Multimodal real-time emotion recognition system based on deep convolutional neural networks
DOI: 10.31673/2412-9070.2026.026805
DOI:
https://doi.org/10.31673/2412-9070.2026.026805Abstract
The scientific paper substantiates the conceptual framework for developing a multimodal inteligent system for real-time human emotion recognition, leveraging dynamic three-dimensional convolutional neural networks (3D-CNN) and advanced unsupervised machine learning techniques. The primary scientific novelty lies in the formulation of a methodological approach for autonomous spatiotemporal feature extraction, which significantly reduces reliance on pre-labeled datasets while enhancing the system's adaptability to the unique nuances of non-verbal expression. A substantial contribution involves the technical refinement of the MediaPipe framework through the integration of a specialized, modified algorithm for anthropometric marker detection, tailored for capturing the intricate patterns of pediatric facial expressions.
This method for identifying smiles in children is based on a rigorous analysis of the dynamic curvature of nasolabial folds and malar point elevation, ensuring that positive emotional states are correctly identified rather than being misinterpreted as background noise or neutral expressions. The methodological foundation is built upon a dual-channel architecture that conducts parallel analysis of facial micro-expressions and body kinematics, effectively mitigating risks associated with partial facial occlusion or suboptimal camera angles. By employing 3D-CNNs the system processes video data as cohesive spatiotemporal structures, while automated pseudo-labeling within unsupervised latent space clustering enables the system to autonomously structure basic emotional categories.

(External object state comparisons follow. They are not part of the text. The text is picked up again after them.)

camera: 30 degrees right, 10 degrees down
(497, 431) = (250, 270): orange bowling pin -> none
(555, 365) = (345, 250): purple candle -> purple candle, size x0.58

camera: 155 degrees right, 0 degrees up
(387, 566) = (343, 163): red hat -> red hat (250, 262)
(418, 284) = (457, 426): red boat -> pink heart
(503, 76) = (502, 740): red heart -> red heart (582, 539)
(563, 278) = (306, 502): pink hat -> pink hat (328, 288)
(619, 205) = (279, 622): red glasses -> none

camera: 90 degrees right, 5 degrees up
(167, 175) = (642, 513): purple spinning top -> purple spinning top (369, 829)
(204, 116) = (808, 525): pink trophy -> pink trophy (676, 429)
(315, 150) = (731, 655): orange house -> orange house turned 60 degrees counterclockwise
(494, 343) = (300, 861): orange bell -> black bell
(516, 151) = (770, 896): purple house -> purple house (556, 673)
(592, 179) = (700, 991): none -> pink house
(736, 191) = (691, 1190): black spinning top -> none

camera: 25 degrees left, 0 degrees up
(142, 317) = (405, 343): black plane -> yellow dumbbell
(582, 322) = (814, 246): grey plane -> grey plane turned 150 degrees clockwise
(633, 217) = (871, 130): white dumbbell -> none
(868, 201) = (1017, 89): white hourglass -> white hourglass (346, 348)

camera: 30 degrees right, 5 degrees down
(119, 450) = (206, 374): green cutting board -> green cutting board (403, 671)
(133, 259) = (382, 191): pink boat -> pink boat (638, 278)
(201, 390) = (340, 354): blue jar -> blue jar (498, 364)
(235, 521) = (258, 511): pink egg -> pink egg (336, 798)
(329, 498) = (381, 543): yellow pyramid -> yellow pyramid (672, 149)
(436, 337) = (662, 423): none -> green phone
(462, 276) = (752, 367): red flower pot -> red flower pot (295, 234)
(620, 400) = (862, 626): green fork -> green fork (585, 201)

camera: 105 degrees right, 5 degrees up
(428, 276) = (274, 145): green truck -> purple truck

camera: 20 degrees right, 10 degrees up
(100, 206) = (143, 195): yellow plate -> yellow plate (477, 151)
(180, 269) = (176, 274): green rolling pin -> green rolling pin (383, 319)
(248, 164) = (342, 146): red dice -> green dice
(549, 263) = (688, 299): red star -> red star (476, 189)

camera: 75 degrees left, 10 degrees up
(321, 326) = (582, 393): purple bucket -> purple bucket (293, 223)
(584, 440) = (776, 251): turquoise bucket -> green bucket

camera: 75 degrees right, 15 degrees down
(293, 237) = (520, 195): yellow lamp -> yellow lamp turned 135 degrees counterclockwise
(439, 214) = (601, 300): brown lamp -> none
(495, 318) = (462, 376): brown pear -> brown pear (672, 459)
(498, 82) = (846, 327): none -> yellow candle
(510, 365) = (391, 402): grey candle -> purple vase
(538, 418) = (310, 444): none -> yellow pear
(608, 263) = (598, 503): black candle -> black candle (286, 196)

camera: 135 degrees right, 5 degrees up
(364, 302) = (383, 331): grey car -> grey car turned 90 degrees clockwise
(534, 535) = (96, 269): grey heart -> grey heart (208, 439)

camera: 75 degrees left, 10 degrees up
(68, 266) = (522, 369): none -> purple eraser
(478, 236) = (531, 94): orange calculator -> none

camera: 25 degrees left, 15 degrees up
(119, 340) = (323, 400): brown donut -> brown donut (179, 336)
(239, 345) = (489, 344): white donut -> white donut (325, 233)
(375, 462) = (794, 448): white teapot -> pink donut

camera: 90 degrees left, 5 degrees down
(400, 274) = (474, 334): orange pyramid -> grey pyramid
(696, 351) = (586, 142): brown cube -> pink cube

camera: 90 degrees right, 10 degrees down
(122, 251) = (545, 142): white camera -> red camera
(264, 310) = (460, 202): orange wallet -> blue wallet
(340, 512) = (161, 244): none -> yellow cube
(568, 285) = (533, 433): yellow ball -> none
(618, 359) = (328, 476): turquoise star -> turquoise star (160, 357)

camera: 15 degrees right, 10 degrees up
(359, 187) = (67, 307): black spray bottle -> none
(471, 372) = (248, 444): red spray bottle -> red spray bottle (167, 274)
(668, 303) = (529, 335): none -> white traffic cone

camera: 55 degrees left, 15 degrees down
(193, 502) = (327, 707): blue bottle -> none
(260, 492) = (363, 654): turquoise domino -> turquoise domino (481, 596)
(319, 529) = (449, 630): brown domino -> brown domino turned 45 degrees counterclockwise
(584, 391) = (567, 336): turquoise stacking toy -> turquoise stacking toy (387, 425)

Experimental validation using a Late Fusion modality integration strategy confirmed the model's robustness against noisy signals and inconsistent lighting. Results demonstrate that the proposed model achieves the high-speed processing required for real-time operation, making it suitable for integration into intelligent educational platforms, pediatric diagnostics, and security systems.
Keywords: emotion recognition, multimodal system, 3D-CNN, unsupervised learning, late fusion, real-time, computer vision, non-verbal behavior, feature clustering, facial expressions.